Soon after they returned to England, and to Pixton, but Colonel Acland was born to ill-luck. He fought a duel on Bampton Down, November 11, 1778, with Captain Lloyd, an officer of his own regiment, whom he had offended by praising the humanity of the American people, and caught a chill. Four days later he was dead.

Lady Harriet had two children—Elizabeth Kitty and John Dyke. The latter, after succeeding to the baronetcy, died at the age of seventeen, whilst his sister married, in 1796, Lord Porchester (afterwards second Earl of Carnarvon), and died in 1816. Lady Harriet outlived both husband and children, dying in 1818.

The present possessor of Pixton is the Dowager Countess of Carnarvon; and her sons are the lineal descendants of the intrepid woman whose adventures I have described.

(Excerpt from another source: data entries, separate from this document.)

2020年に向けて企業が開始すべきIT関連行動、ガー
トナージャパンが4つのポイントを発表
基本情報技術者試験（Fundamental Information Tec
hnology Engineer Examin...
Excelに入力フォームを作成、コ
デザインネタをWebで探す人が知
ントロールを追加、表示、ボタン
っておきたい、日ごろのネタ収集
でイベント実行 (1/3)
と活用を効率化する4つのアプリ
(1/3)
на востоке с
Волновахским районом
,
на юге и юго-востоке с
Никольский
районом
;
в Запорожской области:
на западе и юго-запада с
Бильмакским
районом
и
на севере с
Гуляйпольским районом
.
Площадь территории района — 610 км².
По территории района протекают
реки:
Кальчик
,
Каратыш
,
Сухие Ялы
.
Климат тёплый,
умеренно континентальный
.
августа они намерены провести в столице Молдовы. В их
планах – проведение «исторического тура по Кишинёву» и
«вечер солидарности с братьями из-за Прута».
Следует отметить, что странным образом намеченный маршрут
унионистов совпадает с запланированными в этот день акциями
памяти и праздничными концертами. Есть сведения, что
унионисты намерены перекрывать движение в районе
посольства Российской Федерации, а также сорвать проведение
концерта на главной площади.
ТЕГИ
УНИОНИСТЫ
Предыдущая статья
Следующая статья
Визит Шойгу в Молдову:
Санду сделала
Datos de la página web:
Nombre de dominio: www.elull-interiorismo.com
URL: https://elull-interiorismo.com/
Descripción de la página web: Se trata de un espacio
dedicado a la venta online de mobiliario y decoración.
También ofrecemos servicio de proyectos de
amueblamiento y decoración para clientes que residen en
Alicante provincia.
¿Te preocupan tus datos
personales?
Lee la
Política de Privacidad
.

Pixton Park, with its beeches and herd of fallow deer, and Lady Harriet’s Drive, flanked on each side by gorgeous oak woods or oak coppice, vocal with streams, and centred by brown Haddon, are among the features which enable Dulverton to maintain its proud claim to extraordinary beauty of scenery. In this respect it has no superior in the West Country, and Tennyson, who visited the neighbourhood not long before his death, went away delighted with it. An account of this visit appears in the life of the poet by his son, the present Lord Tennyson; and, although rather inaccurate in some of the details, yet, as a piece of impressionism, deserves to be reproduced.

“In June, Colonel Crozier lent us his yacht, the Assegai, and we went to Exmouth, and thence by rail to Dulverton—a land of bubbling streams, my father called it.

“Lord Carnarvon had told him years ago that the streams here were the most delicious he knew.

“We drove up the Haddon valley, and to Barlynch Abbey on the Exe. The ragged robin and wild garlic were profuse. We returned by Pixton Park.